#### [WHAT YOU NEED TO DO]
Give only the number of lines in these records that contain the word "compiler".

#### [INPUT DATA]
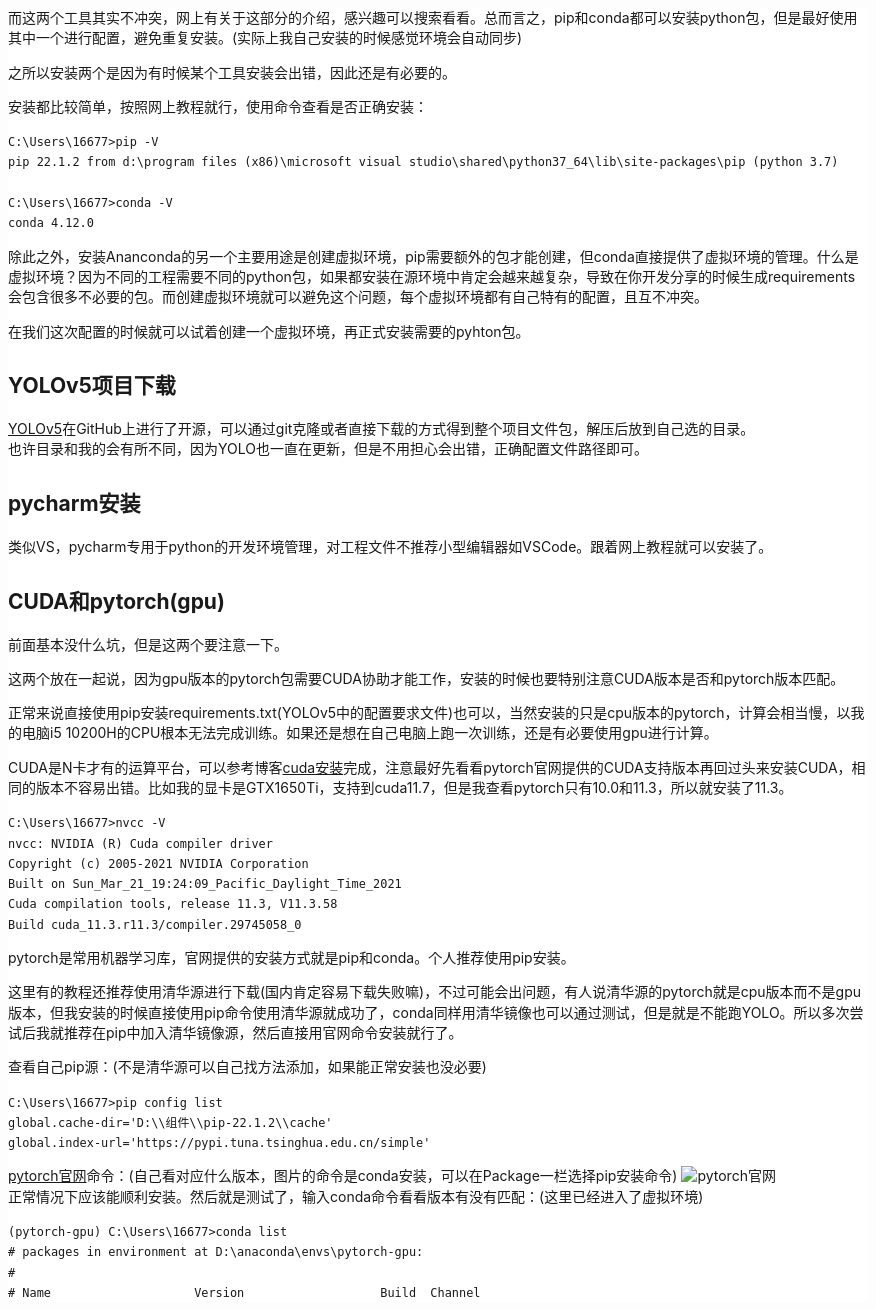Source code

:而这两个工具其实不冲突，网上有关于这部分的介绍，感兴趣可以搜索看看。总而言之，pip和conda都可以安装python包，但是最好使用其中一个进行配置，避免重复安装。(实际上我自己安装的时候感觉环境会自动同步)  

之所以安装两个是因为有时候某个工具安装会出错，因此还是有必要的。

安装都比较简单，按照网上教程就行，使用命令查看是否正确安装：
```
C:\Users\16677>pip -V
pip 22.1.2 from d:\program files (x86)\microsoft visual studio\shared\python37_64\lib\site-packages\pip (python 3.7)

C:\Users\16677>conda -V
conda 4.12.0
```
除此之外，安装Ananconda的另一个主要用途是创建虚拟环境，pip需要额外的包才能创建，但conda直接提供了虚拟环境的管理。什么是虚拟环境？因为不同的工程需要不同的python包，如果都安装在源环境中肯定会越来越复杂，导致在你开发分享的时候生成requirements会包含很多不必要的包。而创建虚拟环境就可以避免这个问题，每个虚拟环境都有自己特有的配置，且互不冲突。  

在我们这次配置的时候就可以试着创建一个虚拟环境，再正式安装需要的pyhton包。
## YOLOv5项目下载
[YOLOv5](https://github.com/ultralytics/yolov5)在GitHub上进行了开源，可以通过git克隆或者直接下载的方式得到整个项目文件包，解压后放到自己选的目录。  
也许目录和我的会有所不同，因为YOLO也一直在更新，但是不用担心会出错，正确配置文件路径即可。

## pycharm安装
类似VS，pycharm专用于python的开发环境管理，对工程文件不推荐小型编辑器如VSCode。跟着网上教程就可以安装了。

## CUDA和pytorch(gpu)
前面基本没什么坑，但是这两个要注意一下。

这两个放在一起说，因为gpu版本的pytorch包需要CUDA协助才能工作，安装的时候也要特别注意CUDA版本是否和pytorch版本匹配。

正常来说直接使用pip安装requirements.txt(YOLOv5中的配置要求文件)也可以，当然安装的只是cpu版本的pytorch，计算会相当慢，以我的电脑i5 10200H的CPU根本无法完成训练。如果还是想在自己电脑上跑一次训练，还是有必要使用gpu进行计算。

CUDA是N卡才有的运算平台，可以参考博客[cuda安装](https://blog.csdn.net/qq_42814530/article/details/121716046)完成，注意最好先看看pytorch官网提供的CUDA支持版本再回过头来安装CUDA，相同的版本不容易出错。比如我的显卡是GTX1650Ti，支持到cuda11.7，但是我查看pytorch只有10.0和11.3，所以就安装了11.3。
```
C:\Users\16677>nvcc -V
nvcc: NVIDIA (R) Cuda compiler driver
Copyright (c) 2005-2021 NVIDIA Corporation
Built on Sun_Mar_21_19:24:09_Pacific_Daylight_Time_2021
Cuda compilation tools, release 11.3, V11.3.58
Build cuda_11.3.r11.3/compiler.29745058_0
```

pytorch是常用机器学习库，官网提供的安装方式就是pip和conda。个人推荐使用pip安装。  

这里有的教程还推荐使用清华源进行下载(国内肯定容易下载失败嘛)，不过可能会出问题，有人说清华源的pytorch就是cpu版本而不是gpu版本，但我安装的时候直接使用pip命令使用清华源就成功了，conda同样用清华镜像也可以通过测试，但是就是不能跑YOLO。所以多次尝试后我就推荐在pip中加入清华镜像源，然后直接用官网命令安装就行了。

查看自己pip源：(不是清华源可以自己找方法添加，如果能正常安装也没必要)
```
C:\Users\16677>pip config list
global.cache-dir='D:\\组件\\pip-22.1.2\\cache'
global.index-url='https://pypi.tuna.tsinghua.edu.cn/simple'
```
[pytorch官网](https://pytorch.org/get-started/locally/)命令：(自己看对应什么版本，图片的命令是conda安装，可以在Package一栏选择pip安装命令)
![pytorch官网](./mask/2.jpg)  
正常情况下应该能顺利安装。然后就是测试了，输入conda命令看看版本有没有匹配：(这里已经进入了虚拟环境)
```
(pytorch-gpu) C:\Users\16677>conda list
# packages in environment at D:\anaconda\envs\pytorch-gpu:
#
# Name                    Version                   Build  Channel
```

#### [RESPONSE]
2